Thursday, September 3, 2009

Reforming Culture/Making Culture


There will always be arguments about culture that range from the number of reality TV shows on the air at any given time, to the academic dissemination of mores and belief from the university level into the dominant 'culture'. Similarly, Christians have been arguing about how to 'do' culture, what to make of it, etc. since the beginning of Christianity.

A 20th century writer named H. Richard Niebuhr gave five categories for thinking about culture that are broad enough to help us think about it, and narrow enough to actually explain some of how we ought to then live - in regards to 'culture'. In summary:

Christ against Culture. For the exclusive Christian, history is the story of a rising church or Christian culture and a dying pagan civilization.

Christ of Culture. For the cultural Christian, history is the story of the Spirit’s encounter with nature.

Christ above Culture. For the synthesist, history is a period of preparation under law, reason, gospel, and church for an ultimate communion of the soul with God.

Christ and Culture in Paradox. For the dualist, history is the time of struggle between faith and unbelief, a period between the giving of the promise of life and its fulfillment.

Christ Transforming Culture. For the conversionist, history is the story of God’s mighty deeds and humanity’s response to them. Conversionists live somewhat less “between the times” and somewhat more in the divine “now” than do the followers listed above. Eternity, to the conversionist, focuses less on the action of God before time or life with God after time, and more on the presence of God in time.

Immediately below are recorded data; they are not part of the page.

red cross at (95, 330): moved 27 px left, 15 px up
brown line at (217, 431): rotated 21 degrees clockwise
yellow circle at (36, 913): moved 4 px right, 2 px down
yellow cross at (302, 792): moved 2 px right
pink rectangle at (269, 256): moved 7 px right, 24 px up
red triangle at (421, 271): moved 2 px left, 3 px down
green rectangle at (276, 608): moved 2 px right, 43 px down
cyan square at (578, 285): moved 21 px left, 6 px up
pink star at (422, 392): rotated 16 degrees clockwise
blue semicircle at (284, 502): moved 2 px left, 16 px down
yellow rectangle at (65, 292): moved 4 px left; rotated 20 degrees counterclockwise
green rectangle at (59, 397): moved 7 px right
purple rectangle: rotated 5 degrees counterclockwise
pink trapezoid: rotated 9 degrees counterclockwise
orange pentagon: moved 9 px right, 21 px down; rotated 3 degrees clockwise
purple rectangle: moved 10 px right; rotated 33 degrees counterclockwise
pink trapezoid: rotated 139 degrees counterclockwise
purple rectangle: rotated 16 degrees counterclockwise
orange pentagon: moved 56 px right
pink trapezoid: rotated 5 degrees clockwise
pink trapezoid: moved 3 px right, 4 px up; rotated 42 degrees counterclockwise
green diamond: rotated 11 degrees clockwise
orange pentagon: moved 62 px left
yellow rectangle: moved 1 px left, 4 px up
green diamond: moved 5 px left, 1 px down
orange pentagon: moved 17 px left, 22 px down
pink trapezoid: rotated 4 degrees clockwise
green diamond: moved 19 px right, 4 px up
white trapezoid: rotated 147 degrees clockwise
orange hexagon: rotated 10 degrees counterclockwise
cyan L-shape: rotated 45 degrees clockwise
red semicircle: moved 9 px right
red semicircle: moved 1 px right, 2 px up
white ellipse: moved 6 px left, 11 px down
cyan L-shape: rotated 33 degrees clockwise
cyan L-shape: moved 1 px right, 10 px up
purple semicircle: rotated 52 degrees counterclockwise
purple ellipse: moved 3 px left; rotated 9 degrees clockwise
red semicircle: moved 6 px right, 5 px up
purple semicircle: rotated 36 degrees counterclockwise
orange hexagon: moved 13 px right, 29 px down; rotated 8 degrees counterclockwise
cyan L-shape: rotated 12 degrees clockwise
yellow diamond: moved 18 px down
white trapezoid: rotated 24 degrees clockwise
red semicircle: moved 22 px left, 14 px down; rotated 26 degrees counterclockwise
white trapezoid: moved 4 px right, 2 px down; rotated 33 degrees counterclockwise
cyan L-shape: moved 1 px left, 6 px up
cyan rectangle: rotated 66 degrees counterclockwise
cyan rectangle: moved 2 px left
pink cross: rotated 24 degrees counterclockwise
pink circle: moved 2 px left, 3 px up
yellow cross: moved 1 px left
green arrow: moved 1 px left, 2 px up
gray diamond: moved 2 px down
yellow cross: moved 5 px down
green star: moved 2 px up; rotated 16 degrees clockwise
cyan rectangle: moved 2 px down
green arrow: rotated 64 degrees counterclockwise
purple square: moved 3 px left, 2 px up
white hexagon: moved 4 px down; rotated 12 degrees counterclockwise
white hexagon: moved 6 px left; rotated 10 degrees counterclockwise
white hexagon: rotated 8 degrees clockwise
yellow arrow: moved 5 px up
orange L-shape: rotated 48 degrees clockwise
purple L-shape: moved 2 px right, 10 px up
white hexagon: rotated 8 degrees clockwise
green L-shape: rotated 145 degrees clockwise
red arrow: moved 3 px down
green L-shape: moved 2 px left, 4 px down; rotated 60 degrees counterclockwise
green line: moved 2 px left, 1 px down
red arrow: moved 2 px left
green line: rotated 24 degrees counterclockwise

Hence the conversionist is more concerned with the divine possibility of a present renewal than with conservation of what has been given in creation or preparing for what will be given in a final redemption.

Typically, churches like Riverside have taken the fifth option. Now, there are issues with such broad categories. For instance, we (Riverside) would call ourselves 'Reformed' after the Reformers of the 16th century. Well, they certainly didn't agree on this, and Martin Luther is probably in the "Christ and Culture in paradox" camp.

ANYWAY, Riverside has a few programs that come out of our thinking on this topic. The Art Gallery: which exists for art and artists; with sub-hopes about what happens when a church is so fully behind such aspects of culture. On Tap: which exists for an almost naive belief in the power of conversation and dialogue; with similar sub-hopes.

The goal is to promote art and conversation. The assumption is that those two things are not easy to promote. The further assumption is that Christianity ought to bear weight in those places - but that that conversation is a long one, and one that probably begins with a lot of learning and listening. I hope you will join us with an openness to great art, great conversation. And then, to learn together what it means to observe Christianly (art), and to dialogue Christianly about Health Care (our September topic), or movies, or good food.

Thoughts???

Discuss...

-Matt Blazer

1 comment:

  1. Great summary of Niebuhr and his perspectives. I wish more Christians would think about the relationship between Christ and Culture more intentionally like you are doing. Keep up the good work.